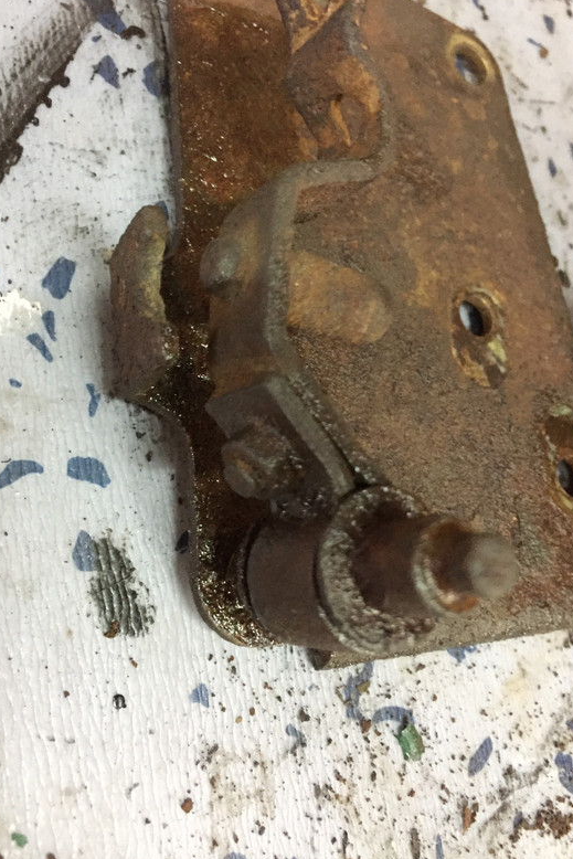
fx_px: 740
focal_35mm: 31
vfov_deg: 60.3
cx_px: 266
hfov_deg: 42.3
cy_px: 421
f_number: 2.2
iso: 500
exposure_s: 1/17
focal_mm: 4.15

#### What needs to be done:
Please output exactly the lines from the one containing "vfov_deg: 60.3" through the end of the records, both included.

#### Written solution:
vfov_deg: 60.3
cx_px: 266
hfov_deg: 42.3
cy_px: 421
f_number: 2.2
iso: 500
exposure_s: 1/17
focal_mm: 4.15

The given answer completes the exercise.